YOUR GOAL -> Every entry that appears below is to be output exactly.

RECORDS FOR PROCESSING ->
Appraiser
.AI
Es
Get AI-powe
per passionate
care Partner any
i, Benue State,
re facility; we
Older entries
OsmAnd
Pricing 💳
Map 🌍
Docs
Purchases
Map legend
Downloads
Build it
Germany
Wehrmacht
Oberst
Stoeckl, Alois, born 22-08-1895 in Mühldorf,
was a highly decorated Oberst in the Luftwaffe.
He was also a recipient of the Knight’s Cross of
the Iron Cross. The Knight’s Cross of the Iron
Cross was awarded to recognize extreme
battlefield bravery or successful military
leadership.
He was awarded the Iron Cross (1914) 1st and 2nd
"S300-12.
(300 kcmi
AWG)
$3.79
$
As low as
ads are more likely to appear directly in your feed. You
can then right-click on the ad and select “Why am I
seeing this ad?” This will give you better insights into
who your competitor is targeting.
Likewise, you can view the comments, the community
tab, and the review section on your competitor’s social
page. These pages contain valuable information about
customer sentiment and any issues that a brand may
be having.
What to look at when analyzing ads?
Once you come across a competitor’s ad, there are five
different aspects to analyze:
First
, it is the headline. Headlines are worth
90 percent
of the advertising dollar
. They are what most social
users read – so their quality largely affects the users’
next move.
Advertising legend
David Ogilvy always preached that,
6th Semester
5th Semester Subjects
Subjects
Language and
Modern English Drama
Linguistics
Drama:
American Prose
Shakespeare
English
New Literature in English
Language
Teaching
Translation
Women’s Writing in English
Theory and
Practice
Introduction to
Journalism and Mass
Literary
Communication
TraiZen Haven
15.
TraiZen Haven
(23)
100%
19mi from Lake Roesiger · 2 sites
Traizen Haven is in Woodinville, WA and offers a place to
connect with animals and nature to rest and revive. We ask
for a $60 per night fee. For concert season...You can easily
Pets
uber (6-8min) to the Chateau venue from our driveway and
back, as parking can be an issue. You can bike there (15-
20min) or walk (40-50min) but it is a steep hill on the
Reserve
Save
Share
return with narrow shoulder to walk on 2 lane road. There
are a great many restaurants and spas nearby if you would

SOLUTION ->
Appraiser
.AI
Es
Get AI-powe
per passionate
care Partner any
i, Benue State,
re facility; we
Older entries
OsmAnd
Pricing 💳
Map 🌍
Docs
Purchases
Map legend
Downloads
Build it
Germany
Wehrmacht
Oberst
Stoeckl, Alois, born 22-08-1895 in Mühldorf,
was a highly decorated Oberst in the Luftwaffe.
He was also a recipient of the Knight’s Cross of
the Iron Cross. The Knight’s Cross of the Iron
Cross was awarded to recognize extreme
battlefield bravery or successful military
leadership.
He was awarded the Iron Cross (1914) 1st and 2nd
"S300-12.
(300 kcmi
AWG)
$3.79
$
As low as
ads are more likely to appear directly in your feed. You
can then right-click on the ad and select “Why am I
seeing this ad?” This will give you better insights into
who your competitor is targeting.
Likewise, you can view the comments, the community
tab, and the review section on your competitor’s social
page. These pages contain valuable information about
customer sentiment and any issues that a brand may
be having.
What to look at when analyzing ads?
Once you come across a competitor’s ad, there are five
different aspects to analyze:
First
, it is the headline. Headlines are worth
90 percent
of the advertising dollar
. They are what most social
users read – so their quality largely affects the users’
next move.
Advertising legend
David Ogilvy always preached that,
6th Semester
5th Semester Subjects
Subjects
Language and
Modern English Drama
Linguistics
Drama:
American Prose
Shakespeare
English
New Literature in English
Language
Teaching
Translation
Women’s Writing in English
Theory and
Practice
Introduction to
Journalism and Mass
Literary
Communication
TraiZen Haven
15.
TraiZen Haven
(23)
100%
19mi from Lake Roesiger · 2 sites
Traizen Haven is in Woodinville, WA and offers a place to
connect with animals and nature to rest and revive. We ask
for a $60 per night fee. For concert season...You can easily
Pets
uber (6-8min) to the Chateau venue from our driveway and
back, as parking can be an issue. You can bike there (15-
20min) or walk (40-50min) but it is a steep hill on the
Reserve
Save
Share
return with narrow shoulder to walk on 2 lane road. There
are a great many restaurants and spas nearby if you would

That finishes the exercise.